=== Data records ===
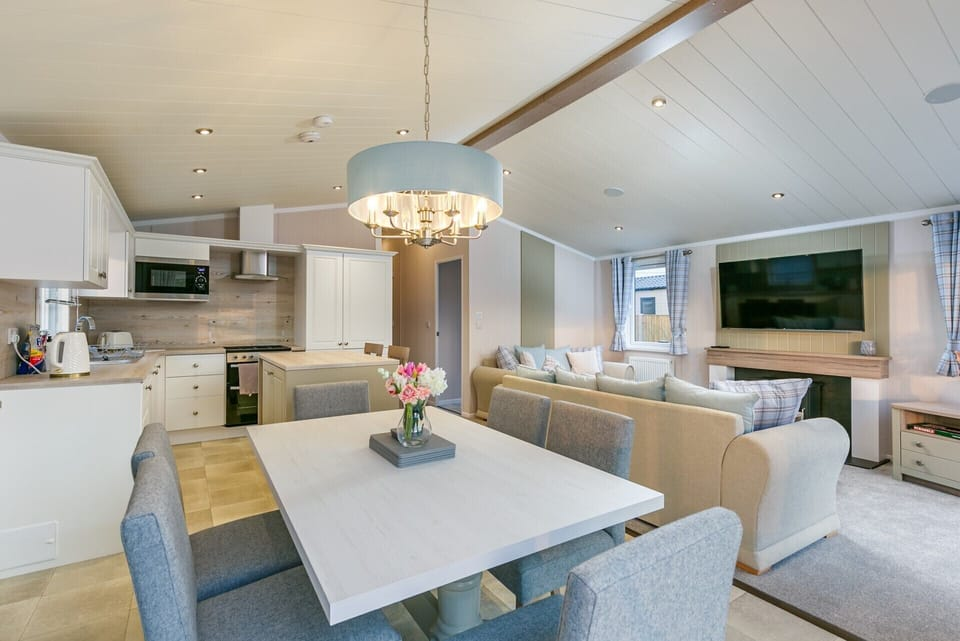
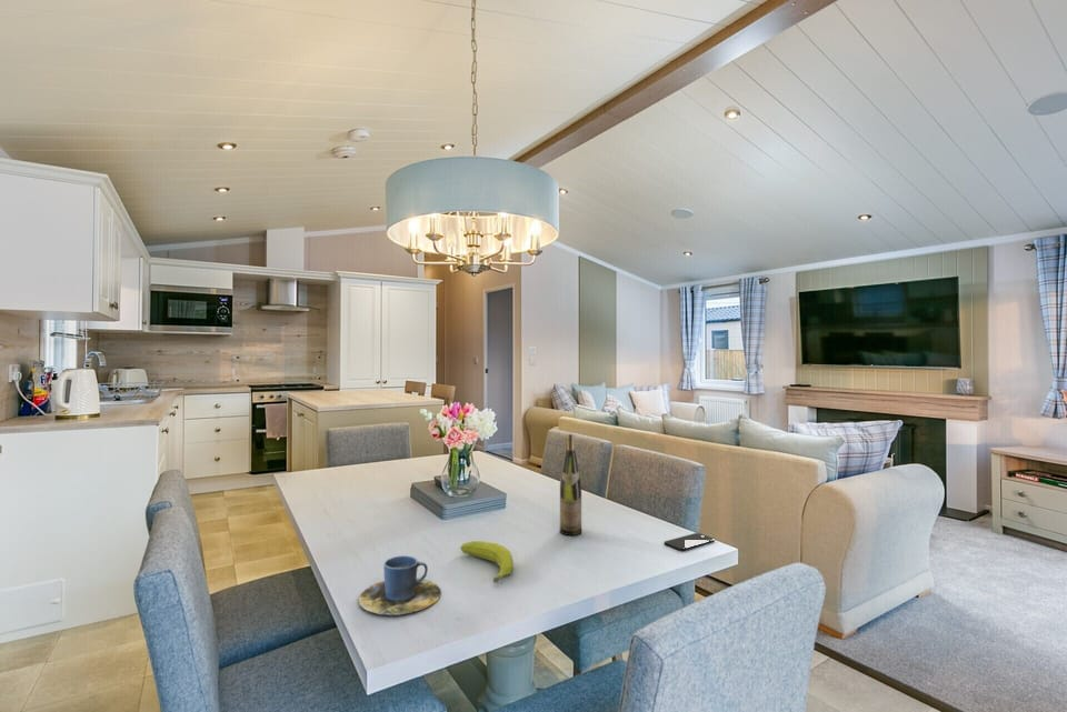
+ cup [358,554,442,616]
+ fruit [459,540,515,583]
+ wine bottle [559,433,582,536]
+ smartphone [664,532,716,553]
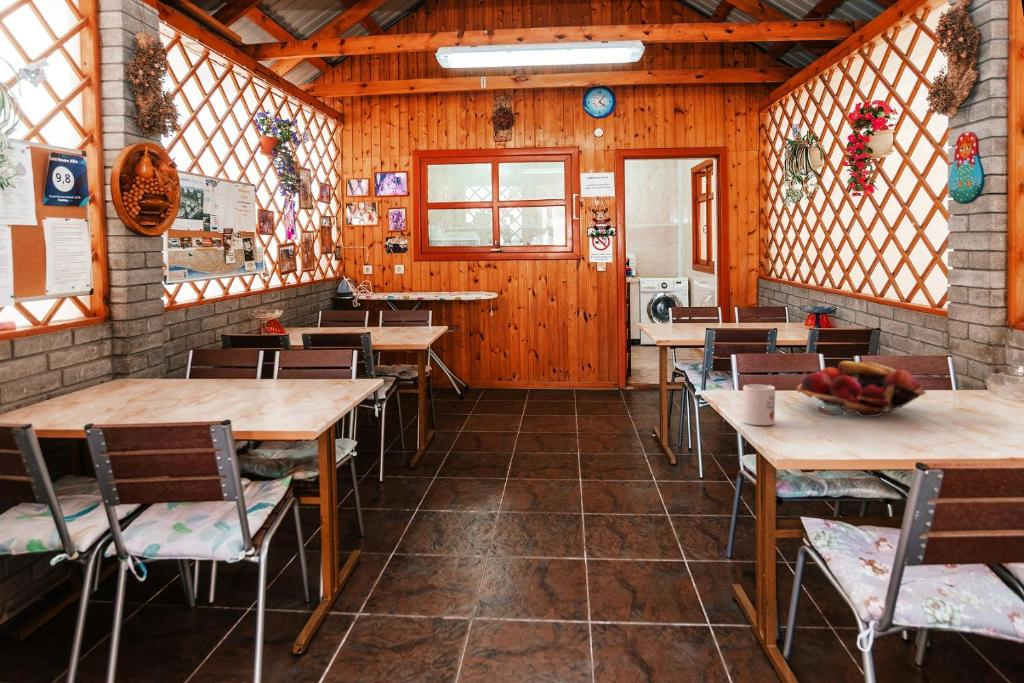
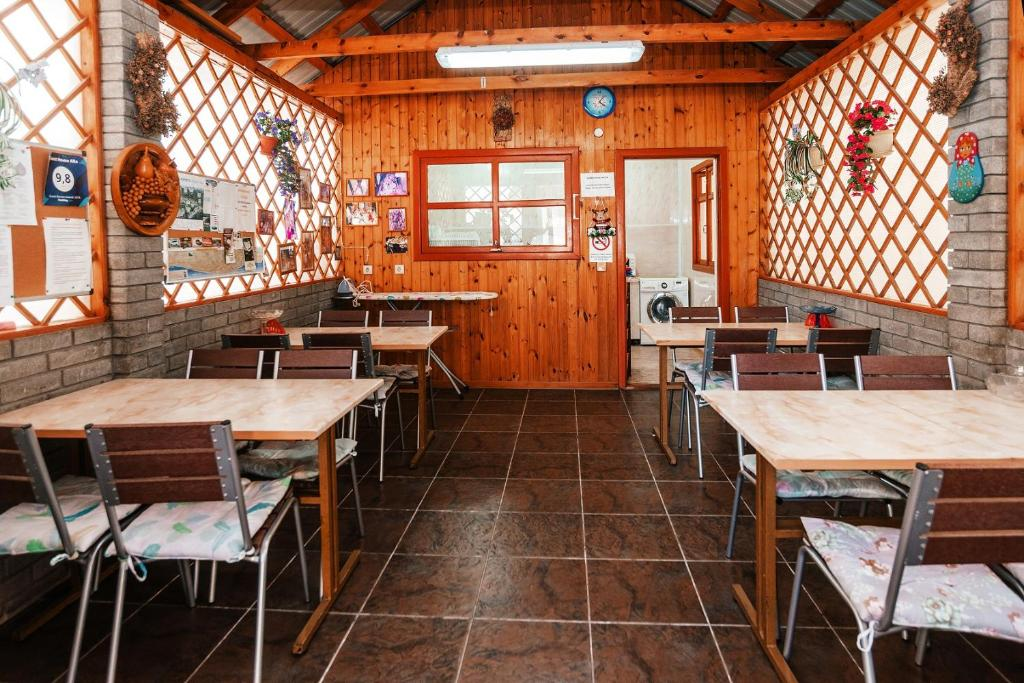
- mug [742,383,776,426]
- fruit basket [796,360,927,418]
===
Work out how many lines in this data contain "fruit". Only that number should be given.

Solved exercise: 2